CRLS History teacher and Watertown School Committee member Ms. Lily Read told the Register Forum, “I’ve had students who have gone through the automotive program and two years out of high school, are making more money than me with a masters degree. It’s because they’ve found their niche, they’ve found what they really want to do, and they pursued it.” Read explained that it is her mission to connect with each of her students to help them succeed by their own definition of success. She wishes the rest of the school had a similar perspective: “Everybody has a unique skill set and a unique perspective and to me, the role of public education is to maximize the opportunities for every kid’s skillset as best we can.” However, it is important to note that education still largely determines income levels. According to the US Bureau of Labor Statistics data from 2020, with each increasing level of education, salary and employment rates increase. In an interview with the Register Forum, Principal Damon Smith explained that he feels very strongly that students go to college if possible. If not directly after graduation, he hopes that students will go to college at some point in their lives. “Stopping at high school, that’s the end of your formal education? No, I don’t want that for you. It may not be right now, but I don’t want that for you.” 

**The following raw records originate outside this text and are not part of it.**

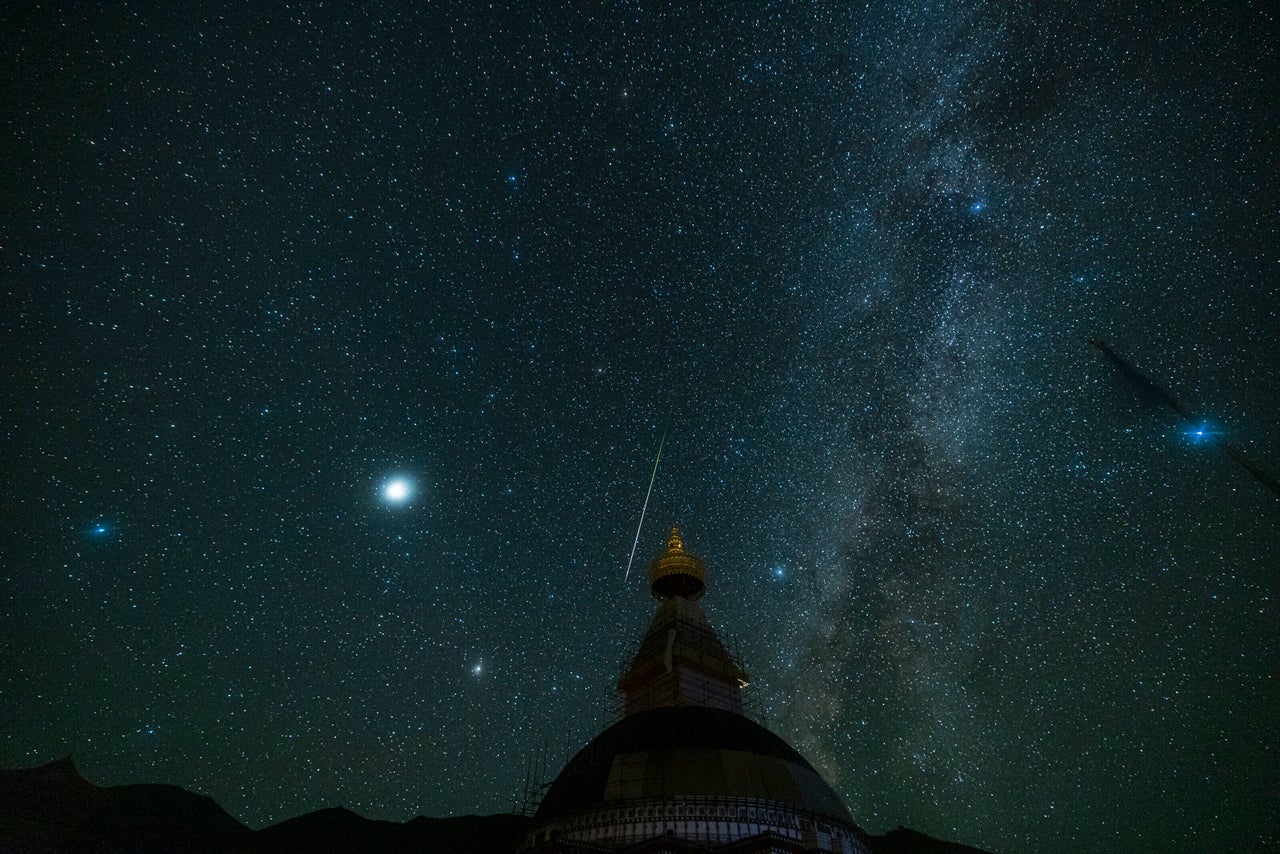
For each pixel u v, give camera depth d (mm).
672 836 28953
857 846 33031
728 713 40031
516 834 38031
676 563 56719
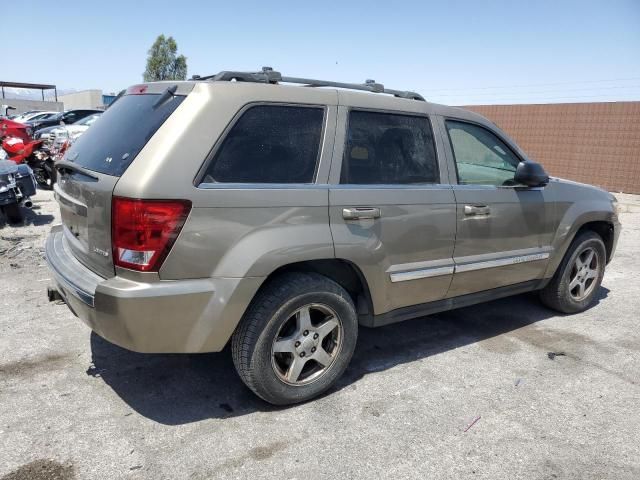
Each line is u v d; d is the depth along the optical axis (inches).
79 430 112.5
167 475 99.7
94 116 642.8
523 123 695.1
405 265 137.3
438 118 147.9
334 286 124.2
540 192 170.1
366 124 132.3
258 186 112.6
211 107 109.3
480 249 154.3
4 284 203.2
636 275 253.9
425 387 136.8
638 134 584.4
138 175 102.0
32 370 137.7
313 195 118.6
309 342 123.6
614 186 612.4
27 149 427.2
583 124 633.6
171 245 102.9
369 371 144.9
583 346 166.1
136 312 101.7
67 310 178.9
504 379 142.5
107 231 106.6
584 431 118.9
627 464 107.7
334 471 102.4
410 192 135.8
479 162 157.8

Smith also understands that many students would not like to pursue four-year college degrees. “The city of Cambridge provides great opportunities for students, and my job is to connect those students to those opportunities and then help them have more opportunities when they are graduating so that they are successful and they can lead a life of their own choosing.” According to the CRLS school profile, at least 1 in 10 students at CRLS have no plans after graduation. Principal Smith says that, for these students, “we have work to do.”